━━ EXTRAIT FOURNI ━━

Publié le 25 septembre 2017 à 20:57 Matérialisme et misère culturelle (chez les Rifains)  [Contribution de Anass ASSANOUSSI]

Par un bel après-midi d’été à Nador, assis à la terasse du café Diamant Vert et muni d’un roman, plus précisément Vingt mille lieues sous les mers de Jules Verne, moment que je savourais particulièrement, l’un des serveurs commençant à me connaître m’interpella de loin: -Salam alaikoum mon frère.
 
-Wa alaikoum salam.
 
-Un petit café noir comme d’habitude?
 
-Comme d’habitude.
 
Quelques instants après, le nez plongé dans ma lecture, je fus interrompu par le serveur qui m’apporta mon café. Reprenant ma lecture tout en le voyant demeurer ainsi debout devant moi, je relevais la tête vers lui et je le vis sourire. Il se décida alors à me dire: -Toi, tu vis en France.
 
-Pourquoi tu dis ça?
 
-Je le devine.
 
-Ce n’est pas très difficile à deviner, lui fis-je remarquer, tu vois bien que mon livre est en français.
 
-Non, c’est surtout que le café noir et le livre, c’est typiquement le gars qui vit en France. On voit que tu n’es pas d’ici. Tu vis en France à cent pour cent.
 
-En effet, on ne peut rien te cacher, j’habite Paris, et je suis là en vacances car je suis originaire de Nador.
 
-Tu parles bien tamazight mais c’est bien d’être ouvert, de prendre le temps de lire.
 
-Oui c’est triste que peu de gens lisent ici, mais nous qui vivons en Europe on a pris cette habitude.
 
-Non, pas les autres Rifains.
 
-Comment ça?
 
-Ceux qui vivent aux Pays-Bas, en Allemagne ou en Belgique ne lisent pas vraiment.
 
-Ils parlent de voitures, c’est ça?
 
-Oui voilà!
 
-Comme ceux d’ici, ils ne pensent qu’aux voitures!
 
-Exactement! Mais je t’assure mon frère, quand je t’ai vu avec le café noir et le livre, j’ai deviné immédiatement que tu vis en France!
 
-Oui en France, on accorde beaucoup d’importance à la littérature.
 
C’est par ce triste constat que je commence à vous livrer mes impressions dans ce texte, à savoir le grand manque d’intérêt des Rifains en général pour la culture, la littérature. Le Parisien d’adoption que je suis, habitué à trouver une librairie à tous les coins de rue à Paris ne peut que déplorer le désert culturel qui règne au Rif. Il n’est sans doute pas exagéré de dire qu’il y a sans l’ombre d’un doute largement plus de librairies à Paris que dans tout le Rif de Tanger à Saïdia!

━━━
━━ DOCUMENTS SOURCES ━━

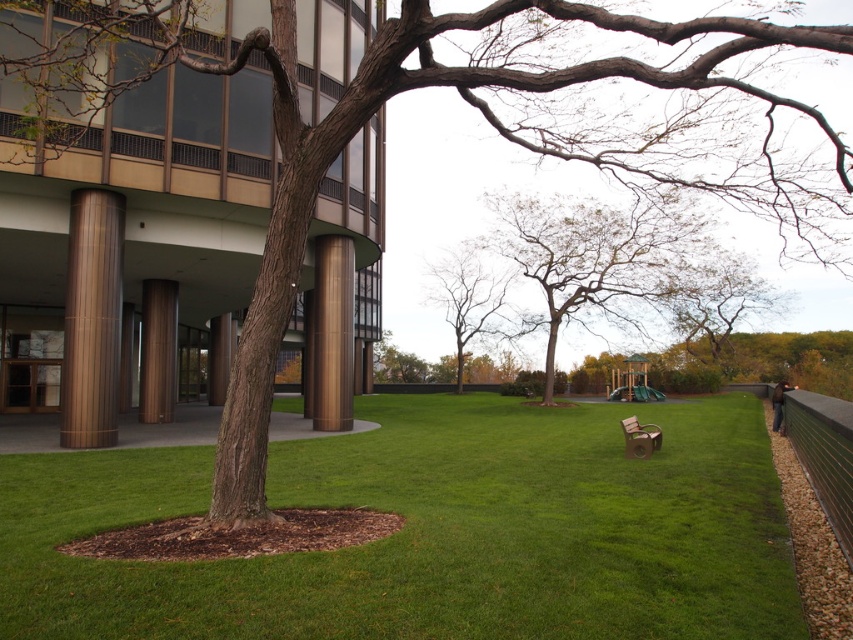
Is brown polished column at left smaller than bare branches at center?

Correct, brown polished column at left occupies less space than bare branches at center.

━━━

### CONSIGNES DE TRAVAIL
1 – Répondez à chacune des questions suivantes sur le texte consacré à la misère culturelle chez les Rifains.
(a) Quel roman le narrateur tient-il en main à la terrasse du café ?
(b) Selon le serveur, dans quels pays vivent les Rifains qui ne lisent pas vraiment ?
(c) Dans quelle ville le narrateur dit-il habiter ?
2 – Poursuivez le texte consacré à la misère culturelle chez les Rifains, en reprenant juste après sa dernière phrase.

### RÉSULTATS DES TÂCHES
1 –
(a) Vingt mille lieues sous les mers, de Jules Verne.
(b) Aux Pays-Bas, en Allemagne et en Belgique.
(c) À Paris.

2 –
Il n’est pas non plus excessif d’affirmer que les Rifains en général, la jeunesse rifaine en particulier, que ce soient ceux qui vivent en Europe ou au Rif, ne s’intéresse pas plus que cela aux choses ayant trait à la culture, mais sont par contre incollables en matière de marques de voitures, peuvent citer moult modèles de berlines et de grosses cylindrées. Le Parisien que je suis, d’origine Rifaine certes ne peut que déplorer cet état de fait. J’ose même prétendre que je vois plus de belles voitures dans les rues de Nador en un seul mois, que dans les rues de Paris en onze mois. Il est de notoriété publique que le niveau de vie du Rif est de loin inférieur à celui de l’Europe, dès lors on peut se demander comment se fait-il que l’on trouve d’aussi beaux moyens de locomotions à tous les coins de rue de Nador ou d’Al Hoceïma…surtout l’été lorsque les Rifains vivant en Europe viennent y passer des vacances. Loin de moi l’envie de conforter le déplorable cliché selon laquelle les Rifains seraient des trafiquants, mais ce fait existe. Oui il y a des Rifains qui s’enrichissent de façon peu recommandable. Cependant, il y a des Rifains, devenus citoyens européens, qui ont réussit leurs vie mais mettent tout leur capital économique, investissent une bonne partie de leurs revenus dans une…voiture! Et en cela ol’n peut être sceptique, dubitatifs quant à la voiture comme horizon indépassable de la réussite sociale et du bien-être. Sans compter ceux qui louent des voitures qu’ils n’ont pas les moyens d’acheter juste pour se montrer et faire les coqs, se pâmer sur les ersatz de corniches devant des poules. Cette problématique se pose pour toute l’Afrique du Nord.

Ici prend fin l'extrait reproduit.